- Aim of the exercise: Taking the line that contains "of melanoma, which" as the first and the final line of the records as the last, write out every line between them exactly, ends included, and nothing else.

- Records provided:
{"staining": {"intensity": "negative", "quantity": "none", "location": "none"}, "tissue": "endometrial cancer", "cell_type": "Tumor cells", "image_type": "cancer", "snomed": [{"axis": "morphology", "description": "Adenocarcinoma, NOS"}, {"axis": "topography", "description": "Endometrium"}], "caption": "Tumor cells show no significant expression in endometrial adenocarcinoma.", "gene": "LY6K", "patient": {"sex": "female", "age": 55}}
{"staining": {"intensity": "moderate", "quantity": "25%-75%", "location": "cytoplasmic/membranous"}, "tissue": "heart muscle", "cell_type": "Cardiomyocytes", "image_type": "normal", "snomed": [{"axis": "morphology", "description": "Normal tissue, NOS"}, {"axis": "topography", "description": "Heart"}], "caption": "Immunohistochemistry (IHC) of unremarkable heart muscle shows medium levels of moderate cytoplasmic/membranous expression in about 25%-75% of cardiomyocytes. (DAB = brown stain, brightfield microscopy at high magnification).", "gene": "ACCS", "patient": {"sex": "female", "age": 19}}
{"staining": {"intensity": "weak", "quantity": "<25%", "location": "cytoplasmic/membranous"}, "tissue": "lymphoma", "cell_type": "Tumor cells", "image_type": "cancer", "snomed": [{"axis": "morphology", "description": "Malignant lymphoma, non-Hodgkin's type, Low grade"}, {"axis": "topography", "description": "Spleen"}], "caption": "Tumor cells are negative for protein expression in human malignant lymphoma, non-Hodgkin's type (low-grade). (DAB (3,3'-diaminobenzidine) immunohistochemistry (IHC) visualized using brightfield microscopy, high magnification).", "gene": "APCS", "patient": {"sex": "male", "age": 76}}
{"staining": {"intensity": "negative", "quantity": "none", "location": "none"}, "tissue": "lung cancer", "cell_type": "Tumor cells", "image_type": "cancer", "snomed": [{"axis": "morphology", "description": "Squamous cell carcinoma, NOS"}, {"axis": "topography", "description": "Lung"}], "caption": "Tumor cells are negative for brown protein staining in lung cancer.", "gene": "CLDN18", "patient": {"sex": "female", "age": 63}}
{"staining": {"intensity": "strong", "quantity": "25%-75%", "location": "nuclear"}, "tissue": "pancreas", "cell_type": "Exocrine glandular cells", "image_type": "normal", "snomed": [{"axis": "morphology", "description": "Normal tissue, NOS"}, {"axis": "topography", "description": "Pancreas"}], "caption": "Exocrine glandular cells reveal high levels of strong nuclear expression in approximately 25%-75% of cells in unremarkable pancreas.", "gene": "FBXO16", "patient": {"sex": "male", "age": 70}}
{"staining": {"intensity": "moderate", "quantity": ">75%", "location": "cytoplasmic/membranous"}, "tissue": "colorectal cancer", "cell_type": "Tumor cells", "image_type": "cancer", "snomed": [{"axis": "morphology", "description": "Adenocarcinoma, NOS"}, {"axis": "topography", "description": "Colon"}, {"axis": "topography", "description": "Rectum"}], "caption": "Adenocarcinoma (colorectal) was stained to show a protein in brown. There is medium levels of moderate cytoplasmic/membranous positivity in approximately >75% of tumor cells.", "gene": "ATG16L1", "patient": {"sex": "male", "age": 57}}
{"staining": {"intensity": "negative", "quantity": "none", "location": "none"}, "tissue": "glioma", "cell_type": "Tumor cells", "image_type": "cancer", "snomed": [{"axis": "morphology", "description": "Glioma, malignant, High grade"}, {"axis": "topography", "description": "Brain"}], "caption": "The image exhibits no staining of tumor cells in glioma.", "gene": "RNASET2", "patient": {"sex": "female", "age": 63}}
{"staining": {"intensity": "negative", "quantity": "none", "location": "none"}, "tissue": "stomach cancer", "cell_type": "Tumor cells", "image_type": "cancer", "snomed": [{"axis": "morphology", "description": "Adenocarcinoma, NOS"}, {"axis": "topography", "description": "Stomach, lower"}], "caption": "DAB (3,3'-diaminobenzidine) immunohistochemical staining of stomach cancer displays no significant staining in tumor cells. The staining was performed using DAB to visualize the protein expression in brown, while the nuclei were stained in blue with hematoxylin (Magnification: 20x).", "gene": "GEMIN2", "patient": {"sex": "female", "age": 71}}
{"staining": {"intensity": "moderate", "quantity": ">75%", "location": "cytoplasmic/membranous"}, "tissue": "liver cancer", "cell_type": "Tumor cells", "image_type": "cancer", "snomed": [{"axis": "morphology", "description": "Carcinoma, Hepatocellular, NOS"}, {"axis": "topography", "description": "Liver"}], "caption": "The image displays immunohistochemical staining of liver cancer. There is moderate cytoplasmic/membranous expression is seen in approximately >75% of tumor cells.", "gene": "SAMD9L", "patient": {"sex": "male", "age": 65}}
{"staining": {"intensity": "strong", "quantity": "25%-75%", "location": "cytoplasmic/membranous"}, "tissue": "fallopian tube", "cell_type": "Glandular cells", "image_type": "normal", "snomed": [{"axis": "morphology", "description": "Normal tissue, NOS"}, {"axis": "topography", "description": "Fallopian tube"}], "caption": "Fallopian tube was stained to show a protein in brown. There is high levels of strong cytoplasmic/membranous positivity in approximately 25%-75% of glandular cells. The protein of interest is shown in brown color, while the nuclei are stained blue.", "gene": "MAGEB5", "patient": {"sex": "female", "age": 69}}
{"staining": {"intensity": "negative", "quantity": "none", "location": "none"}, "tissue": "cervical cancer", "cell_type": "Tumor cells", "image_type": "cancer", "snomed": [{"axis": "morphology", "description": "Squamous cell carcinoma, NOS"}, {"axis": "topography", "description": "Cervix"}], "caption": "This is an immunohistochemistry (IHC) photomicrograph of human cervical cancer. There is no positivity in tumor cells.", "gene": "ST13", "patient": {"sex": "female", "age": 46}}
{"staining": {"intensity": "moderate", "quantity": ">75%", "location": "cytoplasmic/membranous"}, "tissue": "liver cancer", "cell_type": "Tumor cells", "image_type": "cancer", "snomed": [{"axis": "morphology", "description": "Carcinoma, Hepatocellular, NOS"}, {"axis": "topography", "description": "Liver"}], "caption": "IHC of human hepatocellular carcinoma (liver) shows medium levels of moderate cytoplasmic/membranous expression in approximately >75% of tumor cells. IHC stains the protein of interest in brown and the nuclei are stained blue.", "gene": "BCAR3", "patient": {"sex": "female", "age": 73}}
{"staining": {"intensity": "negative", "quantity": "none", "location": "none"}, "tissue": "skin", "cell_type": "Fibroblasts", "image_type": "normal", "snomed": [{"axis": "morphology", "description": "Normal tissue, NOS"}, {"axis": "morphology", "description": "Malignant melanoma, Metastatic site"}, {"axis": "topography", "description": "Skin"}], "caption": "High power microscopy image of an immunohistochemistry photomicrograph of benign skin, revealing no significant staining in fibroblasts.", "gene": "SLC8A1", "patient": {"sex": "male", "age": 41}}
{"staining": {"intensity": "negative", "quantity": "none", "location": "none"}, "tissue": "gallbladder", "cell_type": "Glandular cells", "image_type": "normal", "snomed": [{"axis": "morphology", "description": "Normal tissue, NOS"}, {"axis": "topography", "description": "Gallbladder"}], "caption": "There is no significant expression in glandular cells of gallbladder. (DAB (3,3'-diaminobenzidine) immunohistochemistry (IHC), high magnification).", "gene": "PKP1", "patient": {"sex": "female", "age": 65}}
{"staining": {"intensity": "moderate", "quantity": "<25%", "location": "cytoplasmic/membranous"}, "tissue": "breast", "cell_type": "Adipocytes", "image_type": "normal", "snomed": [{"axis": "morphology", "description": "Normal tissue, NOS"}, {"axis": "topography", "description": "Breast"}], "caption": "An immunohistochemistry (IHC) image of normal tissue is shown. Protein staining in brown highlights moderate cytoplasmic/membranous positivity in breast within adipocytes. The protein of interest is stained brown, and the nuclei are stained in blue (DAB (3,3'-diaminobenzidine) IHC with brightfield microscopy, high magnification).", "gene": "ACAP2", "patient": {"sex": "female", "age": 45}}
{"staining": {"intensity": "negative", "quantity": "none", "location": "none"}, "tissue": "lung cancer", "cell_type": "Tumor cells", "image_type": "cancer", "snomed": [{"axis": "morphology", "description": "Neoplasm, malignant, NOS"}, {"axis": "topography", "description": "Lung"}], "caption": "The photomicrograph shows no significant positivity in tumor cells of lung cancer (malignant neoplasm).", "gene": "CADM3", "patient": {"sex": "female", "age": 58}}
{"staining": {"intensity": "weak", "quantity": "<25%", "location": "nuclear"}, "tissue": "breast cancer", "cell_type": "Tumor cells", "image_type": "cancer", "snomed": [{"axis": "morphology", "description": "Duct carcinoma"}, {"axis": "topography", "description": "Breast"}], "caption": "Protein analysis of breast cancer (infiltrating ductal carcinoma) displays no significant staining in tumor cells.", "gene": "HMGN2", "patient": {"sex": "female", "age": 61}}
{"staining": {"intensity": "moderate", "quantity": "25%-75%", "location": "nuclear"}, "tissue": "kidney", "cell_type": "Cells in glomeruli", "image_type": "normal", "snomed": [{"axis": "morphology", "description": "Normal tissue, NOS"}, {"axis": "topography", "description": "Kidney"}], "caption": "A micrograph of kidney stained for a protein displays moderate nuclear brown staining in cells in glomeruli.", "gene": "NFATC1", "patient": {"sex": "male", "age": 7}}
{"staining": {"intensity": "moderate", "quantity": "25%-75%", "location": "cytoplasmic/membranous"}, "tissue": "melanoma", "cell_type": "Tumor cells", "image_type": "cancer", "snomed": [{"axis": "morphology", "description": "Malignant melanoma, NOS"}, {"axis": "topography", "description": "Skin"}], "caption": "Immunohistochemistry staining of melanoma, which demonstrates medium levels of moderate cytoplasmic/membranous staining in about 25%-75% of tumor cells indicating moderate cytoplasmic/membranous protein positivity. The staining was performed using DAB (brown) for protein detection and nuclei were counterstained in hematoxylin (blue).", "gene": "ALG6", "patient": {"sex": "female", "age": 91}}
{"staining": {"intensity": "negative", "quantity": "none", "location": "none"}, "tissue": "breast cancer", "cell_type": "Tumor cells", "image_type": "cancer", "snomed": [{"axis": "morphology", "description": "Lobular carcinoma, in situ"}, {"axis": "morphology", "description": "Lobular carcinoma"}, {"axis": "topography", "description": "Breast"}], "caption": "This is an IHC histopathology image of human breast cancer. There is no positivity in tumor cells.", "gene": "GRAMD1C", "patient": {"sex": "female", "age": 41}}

- Task response:
{"staining": {"intensity": "moderate", "quantity": "25%-75%", "location": "cytoplasmic/membranous"}, "tissue": "melanoma", "cell_type": "Tumor cells", "image_type": "cancer", "snomed": [{"axis": "morphology", "description": "Malignant melanoma, NOS"}, {"axis": "topography", "description": "Skin"}], "caption": "Immunohistochemistry staining of melanoma, which demonstrates medium levels of moderate cytoplasmic/membranous staining in about 25%-75% of tumor cells indicating moderate cytoplasmic/membranous protein positivity. The staining was performed using DAB (brown) for protein detection and nuclei were counterstained in hematoxylin (blue).", "gene": "ALG6", "patient": {"sex": "female", "age": 91}}
{"staining": {"intensity": "negative", "quantity": "none", "location": "none"}, "tissue": "breast cancer", "cell_type": "Tumor cells", "image_type": "cancer", "snomed": [{"axis": "morphology", "description": "Lobular carcinoma, in situ"}, {"axis": "morphology", "description": "Lobular carcinoma"}, {"axis": "topography", "description": "Breast"}], "caption": "This is an IHC histopathology image of human breast cancer. There is no positivity in tumor cells.", "gene": "GRAMD1C", "patient": {"sex": "female", "age": 41}}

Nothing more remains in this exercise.